Tuesday, April 12, 2016

Why are swap rates below bond yields?


Why are swap rates below bond yields?


A trader monitors financial information on computer screens on the trading floor at Panmure Gordon & Co., as results continue to be announced in the 2015 general election in London, U.K., on Friday, May 8, 2015. David Cameron is on course to remain prime minister at the head of a minority government after the U.K. general election, an exit poll and early results indicated. The pound jumped. Photographer: Chris Ratcliffe/Bloomberg©Bloomberg
US interest rate swaps, popular derivatives that track government bond yields, have experienced a spectacular collapse this month with an array of reasons being suggested by traders.
This market emerged during the 1980s and has become a fundamental part of finance. Like bonds sold by companies, swap rates have historically traded at a premium over Treasury yields — seen as the risk-free rate for pricing other types of debt and derivatives.
Now dealers and users of US swaps, such as hedge funds, asset managers and companies, are watching the swap rate relationship to underlying Treasury yields, known as a spread, become increasingly negative. Last week, the 10-year swap rate at one stage was quoted 18 basis points below the 10-year Treasury yield. The current swap rate of 2.225 per cent trails that of the Treasury benchmark’s yield of 2.33 per cent by 10.5 basis points.
Why is a negative relationship prevailing?
Analysts at Deutsche Bank say the recent swap spread tightening reflects “tighter macro prudential regulation, higher capital requirements and reduced dealer balance sheet capacity”.
Also playing a role is swapping activity from companies selling debt.
Companies and institutional investors exchange floating rates of interest for fixed rates via a swap contract. When a company sells fixed-rate debt, it can use a swap to offset the payment of a bond coupon and pay a much lower floating rate — three-month Libor.
Such activity pushes swap spreads lower and has occurred when dealers have been swamped by sales of Treasury bonds from central banks and other investors. The combination of hefty company debt sales being swapped and higher dealer inventories of Treasury debt, helps explain why swap spreads are negative.
How serious is the current dislocation between swaps and bonds?
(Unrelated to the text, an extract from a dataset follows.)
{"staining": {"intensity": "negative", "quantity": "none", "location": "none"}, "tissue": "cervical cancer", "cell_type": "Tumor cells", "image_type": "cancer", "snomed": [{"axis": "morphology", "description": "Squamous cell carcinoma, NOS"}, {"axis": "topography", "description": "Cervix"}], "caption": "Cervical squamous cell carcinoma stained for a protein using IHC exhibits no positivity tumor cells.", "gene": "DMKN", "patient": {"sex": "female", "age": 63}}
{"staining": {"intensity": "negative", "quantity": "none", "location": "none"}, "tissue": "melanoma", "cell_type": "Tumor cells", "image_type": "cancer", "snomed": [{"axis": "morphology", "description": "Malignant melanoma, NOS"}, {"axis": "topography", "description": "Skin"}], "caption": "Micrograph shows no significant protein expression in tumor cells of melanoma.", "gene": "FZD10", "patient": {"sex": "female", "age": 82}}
Some say swaps are a broken market and the most visible example of post-2008 regulation of the banking system that entails serious consequences for investors, banks, companies and even the US taxpayer.
The bigger implication is that the cost of funding US government deficits in the coming years, which are projected to climb sharply, may well be higher due to a tougher regulatory environment for banks that underwrite Treasury debt sales.
Deutsche’s regression analysis places a fair value of around 3 basis points for the 10-year swap rate over the underlying 10-year Treasury yield. It thinks “the days of positive double-digit spreads, and perhaps positive spreads full stop, could be behind us”.
And with year end and a Federal Reserve interest rate rise approaching, higher volatility looms for the swaps market. Last week’s moves represented some of the biggest daily shifts since the financial crisis.
How long can swap rates trade negative to Treasury yields?
Under normal market conditions the current inversion should be swiftly reversed, but thanks to tougher bank capital regulation, derivatives trading appears to have entered a new era. Currently, no one appears willing to normalise the relationship between swap rates and Treasury yields.
“For a trader, trying to pick the bottom offers a different risk/reward in today’s heavily scrutinised world, so we haven’t seen the type of aggressive buyers that we used to see when valuations move to extremes,” says Michael Cloherty, head of US rates strategy at Royal Bank of Canada.
Trading Treasuries and swaps relies on funding via the repurchase or repo market. Thanks to balance sheet constraints, the use of repo by dealers is shrinking, another factor sustaining negative swap spreads.
“As capital and balance sheet have become more scarce commodities, banks have responded by reducing the size of their repo books due to heavy balance sheet consumption and relatively low margins of the business,” says Deutsche.
That means hedge funds, which in the past would reverse any inversion, cannot rely on the repo market to buy US Treasuries and pay the fixed rate on a swap. For a bank, facilitating a repo trade on behalf of a hedge fund means having it sit on its balance sheet, consuming precious capital.